Based on his experience with such litigation and his familiarity with exemptions to the Library of Congress’ Digital Millennium Copyright Act, which protect individuals who unlock their own phones for personal use, Baldinger said that individuals or groups that provide unlocking procedures to others for fun or profit are potential targets of litigation.
In the AT&T Mobility/Apple Inc. case, Baldinger cautioned that he did not know what if any copyrights owned by the two companies might be violated by unlocking the iPhone. But both companies may well have a case against anyone who has unlocked the iPhone and spread his knowledge, including the folk hero du jour, George Hotz, if the latter actually traded his knowledge for the car and iPhones he received from CertiCell.
“I think they’re violating the DMCA,” Baldinger said. “They’re trafficking in certain instrumentalities that permit circumvention of certain copyrights.”
Violated copyrights could pertain to software that locks the phone, enabling AT&T Mobility to capitalize on its business model for the iPhone, or violated copyrights might pertain to other proprietary software that enables applications on the AT&T Mobility network.
“I don’t know how many of those things stop working when you unlock the phone and try to run it on another network,” Baldinger said. “And I’m not sure which party-Apple or AT&T-owns those copyrights.”
“We have been successful in getting courts to recognize that the DMCA exemption does not apply to people who are unlocking handsets for profit,” Baldinger said. “The exemption applies only to people who are unlocking their phone for the sole purpose of lawfully connecting to a network.”
“I can’t speak for Apple or AT&T, so I can’t say who the target would be, or even whether they’ll attempt to challenge this,” Baldinger added. “But the companies out there trying to earn a buck unlocking people’s phones, or by selling the ‘instrumentality’ for doing so, they’re the ones with the most to worry about.”
What about firms based overseas?
“It always complicates things when you have to chase someone down in another country,” the attorney said.

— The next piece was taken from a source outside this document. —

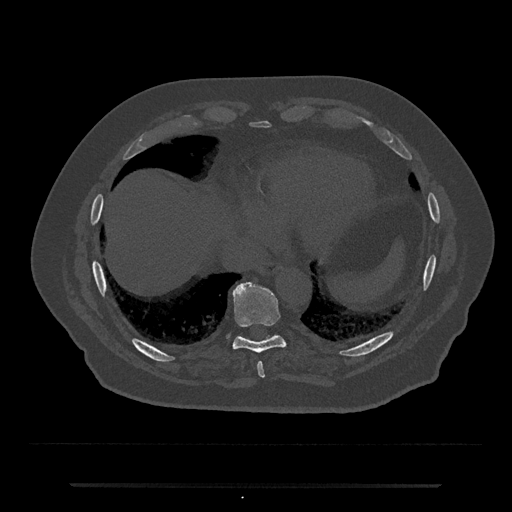
CT including the spine, one axial slice. Position 753 of 797 along the scan axis. Reconstruction kernel Br40s/3. 120 kVp. Bone window (W 1800 / L 400 HU). 0.5 mm slice thickness. 512 × 512 image matrix, field of view 434 × 434 mm. Patient: male, 80 years. Case-level facts recorded for this patient, not image findings: primary cancer: prostate; vertebrae with lytic lesions (as recorded): L1, T11.
Outlined on this slice (semi-automatically segmented with operator editing):
- T10 vertebra: box from (x=239, y=334) to (x=277, y=338) px
- T8 vertebra: (x=257, y=362)–(x=265, y=378)
- T9 vertebra: (x=231, y=281)–(x=285, y=353)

Baldinger, who worked for eight years as an in-house attorney at AT&T, including a stint as vice president of security, said that a company in AT&T Mobility’s position must evaluate its overall strategy and possible undesirable outcomes to litigation, such as negative publicity from a perception that it was singling out, say, a teenage hacker
basking in the media limelight.
“I’m particularly sensitive to the other, outside pressures one must consider when deciding whether to use litigation,” Baldinger said. “Public relations is certainly one of them. These are consumer-based businesses. You have to think about the implications. Sometimes you decide the issue is too important and you have to press forward with litigation. These are very sophisticated players and I’m sure they’re weighing their options.”
All this would seem to put CertiCell on the hot seat regarding its Sept. 14 declaration of its “intentions” towards the iPhone.
“It’s a brilliant publicity stunt,” Baldinger said.